Modus Bisnis Narkoba di Lapas, Sabu Ditaruh di Nasi Bungkus

dok.timlo.net/aditya wijaya
Kapolres Klaten AKBP Faizal (dok.timlo.net/aditya wijaya)

Klaten — Tiga dari empat tersangka rantai peredaran Narkoba dan obat-obatan terlarang di lembaga pemasyarakatan (Lapas) II B Klaten terungkap. Selain melibatkan seorang petugas sipir, transaksi tersebut ternyata dikendalikan salah seorang narapidana (Napi) Lapas yang terletak di Jalan Pemuda Selatan No. 206 Klaten itu.

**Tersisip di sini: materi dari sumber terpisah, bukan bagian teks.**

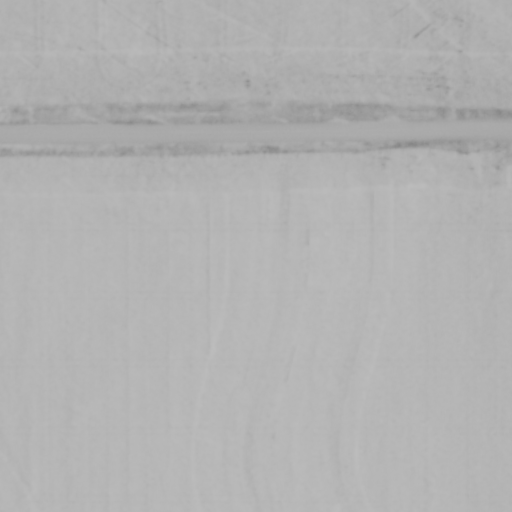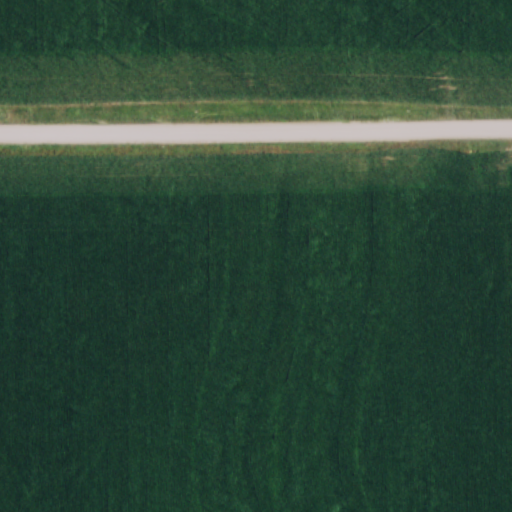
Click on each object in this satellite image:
road: (256, 136)
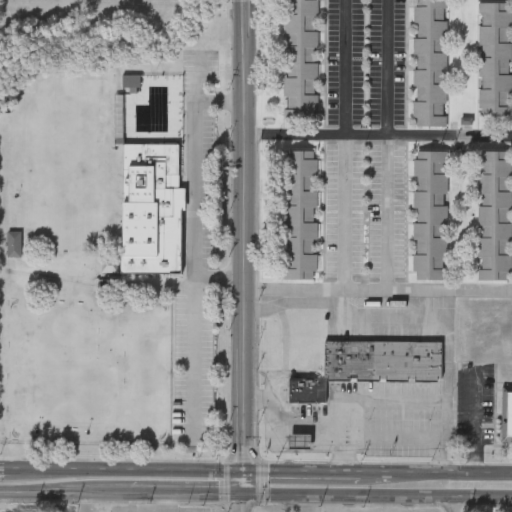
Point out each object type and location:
building: (493, 58)
building: (299, 60)
building: (495, 60)
building: (301, 62)
building: (429, 63)
building: (431, 64)
building: (129, 82)
road: (377, 134)
road: (344, 145)
road: (385, 145)
road: (192, 168)
building: (151, 211)
building: (152, 214)
building: (298, 214)
building: (429, 215)
building: (493, 215)
building: (301, 216)
building: (431, 217)
building: (495, 217)
building: (14, 245)
road: (243, 246)
road: (377, 290)
road: (383, 314)
road: (192, 331)
building: (382, 359)
building: (372, 367)
road: (447, 381)
building: (306, 389)
road: (359, 400)
building: (507, 414)
building: (509, 416)
road: (474, 422)
road: (277, 424)
building: (300, 441)
road: (2, 467)
road: (124, 469)
traffic signals: (243, 470)
road: (302, 470)
road: (436, 472)
road: (65, 491)
road: (186, 493)
traffic signals: (243, 493)
road: (377, 494)
road: (2, 501)
road: (85, 502)
road: (170, 502)
road: (242, 502)
road: (456, 503)
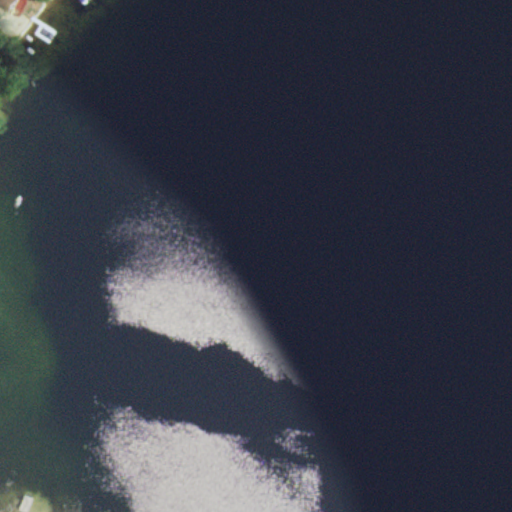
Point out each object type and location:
building: (0, 33)
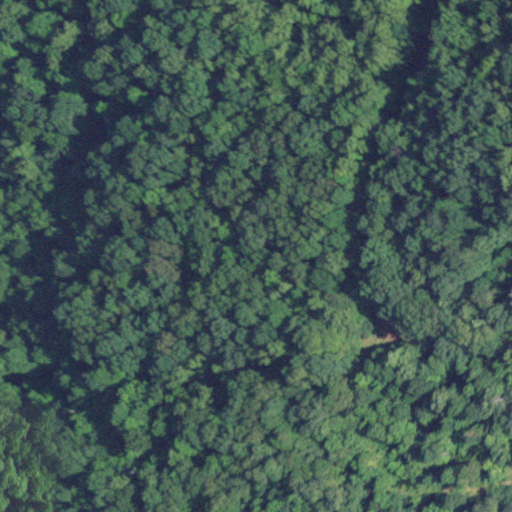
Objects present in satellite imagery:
road: (378, 227)
road: (309, 436)
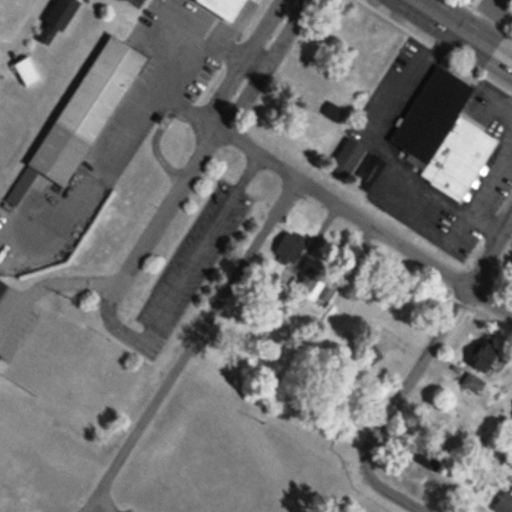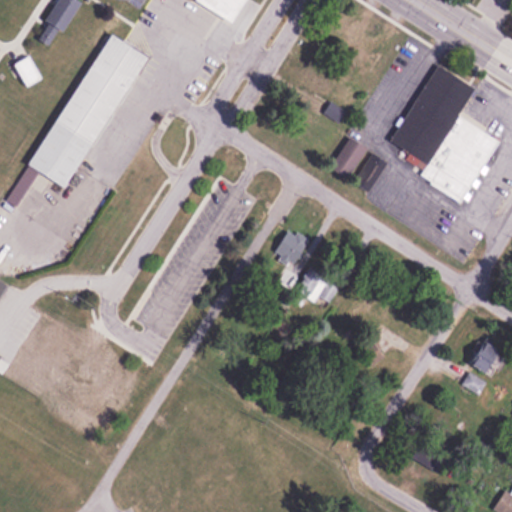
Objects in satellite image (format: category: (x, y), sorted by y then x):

“Kasat Narkoba mengatakan selalu berkoordinasi dengan baik bersama Kalapas (Kalapas Klaten Budi Prayitno) dalam penangkapan oknum Lapas yang terlibat Narkoba,” ujar Kapolres Klaten AKBP Faizal, Senin (22/2).

Informasi yang berhasil dihimpun, penangkapan Kamis (18/2) malam itu berkat laporan masyarakat. Kejadian bermula saat Napi Hari Purwanto alias Jolembung (33) warga Kabupaten Boyolali meminta petugas penjaga pintu utama (P2U) Lapas Klaten, Sulagi (45) untuk mengambil paket sabu-sabu. Barang haram itu dibawa dua perantara/kurir, yakni Yoga Wendy Ardana (20) warga Kabupaten Sukoharjo, dan Ricky Sanjaya Dewanto (18) warga Jakarta Timur.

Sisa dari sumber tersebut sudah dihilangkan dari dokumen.